About this exercise: Translate this sentence from the forum posts about the 6340i phone into Spanish: "Cingular stores the list of roaming partners on the SIM card, and updates it over the air from time to time."

Passage provided:

I'm using a 64k SIM in the 6340i, the account initially
established only earlier this year. Only later did I pick up a
6340i and have Cingular activate GAIT on the account.
I'm speculating, ignorantly, that the preferred order of service
with GAIT is presently 1) Cingular/ATTWS GSM, 2) Cingular/ATTWS
TDMA, and then 3) another carrier like T-Mobile when either of
the other two are unavailable.

Signature
RJW
RICHARD GORDON - 27 May 2005 19:05 GMT
> RICHARD GORDON wrote (5/27/2005 10:03 AM):
>
[quoted text clipped - 37 lines]
> TDMA, and then 3) another carrier like T-Mobile when either of
> the other two are unavailable.
Hi Richard,
I purchased my 6340i over a year ago and was under the impression that
it has a smaller (32 KB) SIM card..............hang on............I
just looked at it and it is a 32 K SIM.
Off to the Cingular store to see what a 64K SIM will do for me.
BTW..............how do you find out whose network you are on ?
Is there a menu setting that shows it ?
Richard
Scott Mc - 27 May 2005 19:12 GMT
I also have the 6340i, and from what I've been told, it will search for GSM
(Cingular/AT&T/Roaming Partner) then for TDMA (Cingular/AT&T/Roaming
Partner) then Analog (Roaming Partner). Cingular stores the list of roaming
partners on the SIM card, and updates it over the air from time to time. If
the signal comes from a non-approved carrier, the SIM will not allow the
phone to work on that signal.

Supplied data:

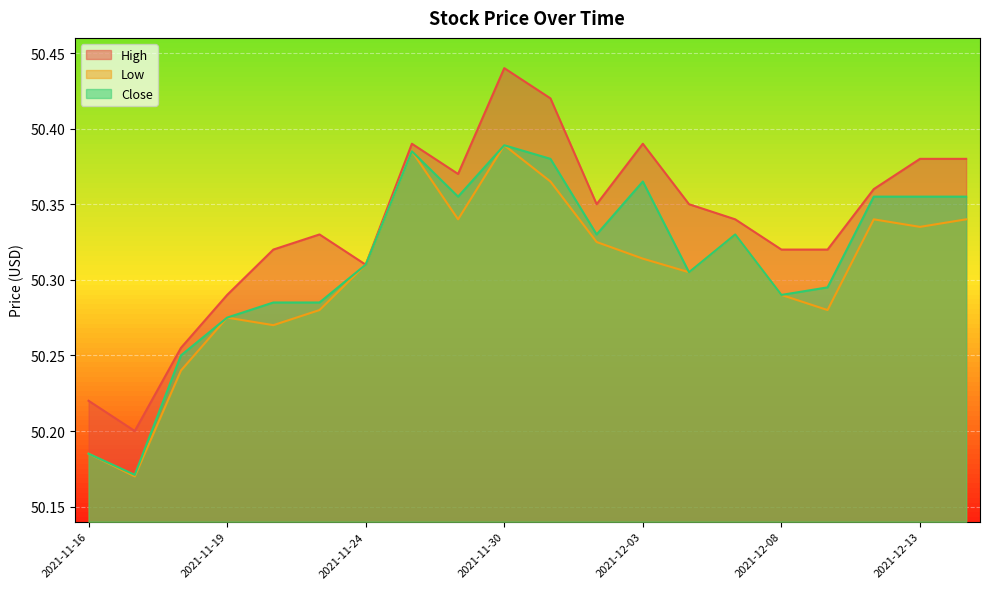

Does the chart display data point markers on the line(s)?

No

Solution for this problem: Cingular almacena la lista de socios de roaming en la tarjeta SIM y la actualiza por vía inalámbrica de vez en cuando.